* **Çalışma maddesi**:
Aşağıdaki satırlarda "новым материалом" ifadesini "свежим материалом" ile değiştir ve kalan her şeyi aynen koruyarak satırların tamamını yeniden yaz. Resimleri cevaba alma.

(Sayfa görüntüleri ve çıkarılan metin)

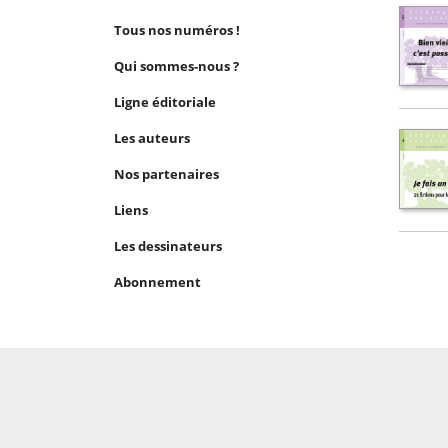
Tous nos numéros !
Qui sommes-nous ?
Ligne éditoriale
Les auteurs
Nos partenaires
Liens
Les dessinateurs
Abonnement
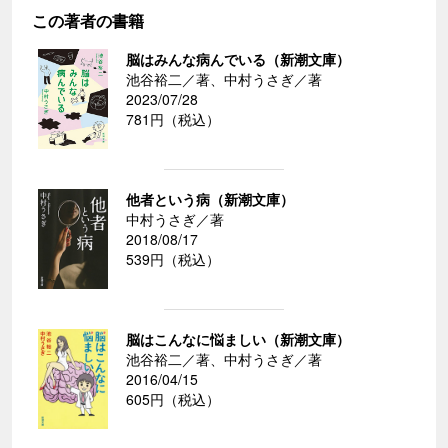
この著者の書籍
脳はみんな病んでいる（新潮文庫）
池谷裕二／著、中村うさぎ／著
2023/07/28
781円（税込）
他者という病（新潮文庫）
中村うさぎ／著
2018/08/17
539円（税込）
脳はこんなに悩ましい（新潮文庫）
池谷裕二／著、中村うさぎ／著
2016/04/15
605円（税込）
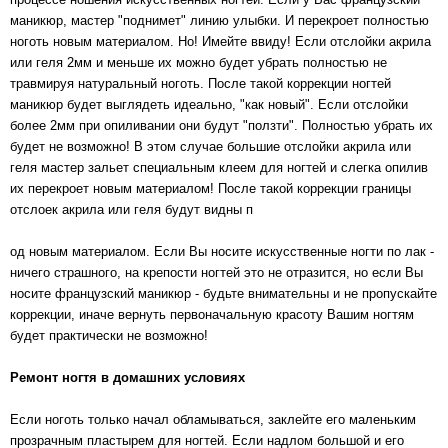
маникюр, мастер "поднимет" линию улыбки. И перекроет полностью
ноготь новым материалом. Но! Имейте ввиду! Если отслойки акрила
или геля 2мм и меньше их можно будет убрать полностью не
травмируя натуральный ноготь. После такой коррекции ногтей
маникюр будет выглядеть идеально, "как новый". Если отслойки
более 2мм при опиливании они будут "ползти". Полностью убрать их
будет не возможно! В этом случае большие отслойки акрила или
геля мастер зальет специальным клеем для ногтей и слегка опилив
их перекроет новым материалом! После такой коррекции границы
отслоек акрила или геля будут видны п
од новым материалом. Если Вы носите искусственные ногти по лак -
ничего страшного, на крепости ногтей это не отразится, но если Вы
носите французский маникюр - будьте внимательны и не пропускайте
коррекции, иначе вернуть первоначальную красоту Вашим ногтям
будет практически не возможно!
Ремонт ногтя в домашних условиях
Если ноготь только начал обламываться, заклейте его маленьким
прозрачным пластырем для ногтей. Если надлом большой и его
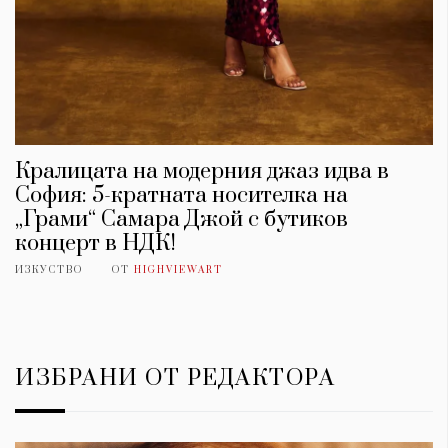
Кралицата на модерния джаз идва в
София: 5-кратната носителка на
„Грами“ Самара Джой с бутиков
концерт в НДК!
ИЗКУСТВО
ОТ
HIGHVIEWART
ИЗБРАНИ ОТ РЕДАКТОРА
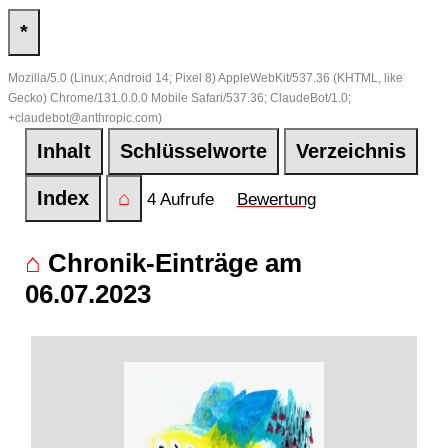
*
Mozilla/5.0 (Linux; Android 14; Pixel 8) AppleWebKit/537.36 (KHTML, like
Gecko) Chrome/131.0.0.0 Mobile Safari/537.36; ClaudeBot/1.0;
+claudebot@anthropic.com)
Inhalt
Schlüsselworte
Verzeichnis
Index
⌂
4 Aufrufe
Bewertung
⌂
Chronik-Einträge am
06.07.2023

* **Aşağıdaki sonuç**:
Tous nos numéros !
Qui sommes-nous ?
Ligne éditoriale
Les auteurs
Nos partenaires
Liens
Les dessinateurs
Abonnement
この著者の書籍
脳はみんな病んでいる（新潮文庫）
池谷裕二／著、中村うさぎ／著
2023/07/28
781円（税込）
他者という病（新潮文庫）
中村うさぎ／著
2018/08/17
539円（税込）
脳はこんなに悩ましい（新潮文庫）
池谷裕二／著、中村うさぎ／著
2016/04/15
605円（税込）
маникюр, мастер "поднимет" линию улыбки. И перекроет полностью
ноготь свежим материалом. Но! Имейте ввиду! Если отслойки акрила
или геля 2мм и меньше их можно будет убрать полностью не
травмируя натуральный ноготь. После такой коррекции ногтей
маникюр будет выглядеть идеально, "как новый". Если отслойки
более 2мм при опиливании они будут "ползти". Полностью убрать их
будет не возможно! В этом случае большие отслойки акрила или
геля мастер зальет специальным клеем для ногтей и слегка опилив
их перекроет свежим материалом! После такой коррекции границы
отслоек акрила или геля будут видны п
од свежим материалом. Если Вы носите искусственные ногти по лак -
ничего страшного, на крепости ногтей это не отразится, но если Вы
носите французский маникюр - будьте внимательны и не пропускайте
коррекции, иначе вернуть первоначальную красоту Вашим ногтям
будет практически не возможно!
Ремонт ногтя в домашних условиях
Если ноготь только начал обламываться, заклейте его маленьким
прозрачным пластырем для ногтей. Если надлом большой и его
Кралицата на модерния джаз идва в
София: 5-кратната носителка на
„Грами“ Самара Джой с бутиков
концерт в НДК!
ИЗКУСТВО
ОТ
HIGHVIEWART
ИЗБРАНИ ОТ РЕДАКТОРА
*
Mozilla/5.0 (Linux; Android 14; Pixel 8) AppleWebKit/537.36 (KHTML, like
Gecko) Chrome/131.0.0.0 Mobile Safari/537.36; ClaudeBot/1.0;
+claudebot@anthropic.com)
Inhalt
Schlüsselworte
Verzeichnis
Index
⌂
4 Aufrufe
Bewertung
⌂
Chronik-Einträge am
06.07.2023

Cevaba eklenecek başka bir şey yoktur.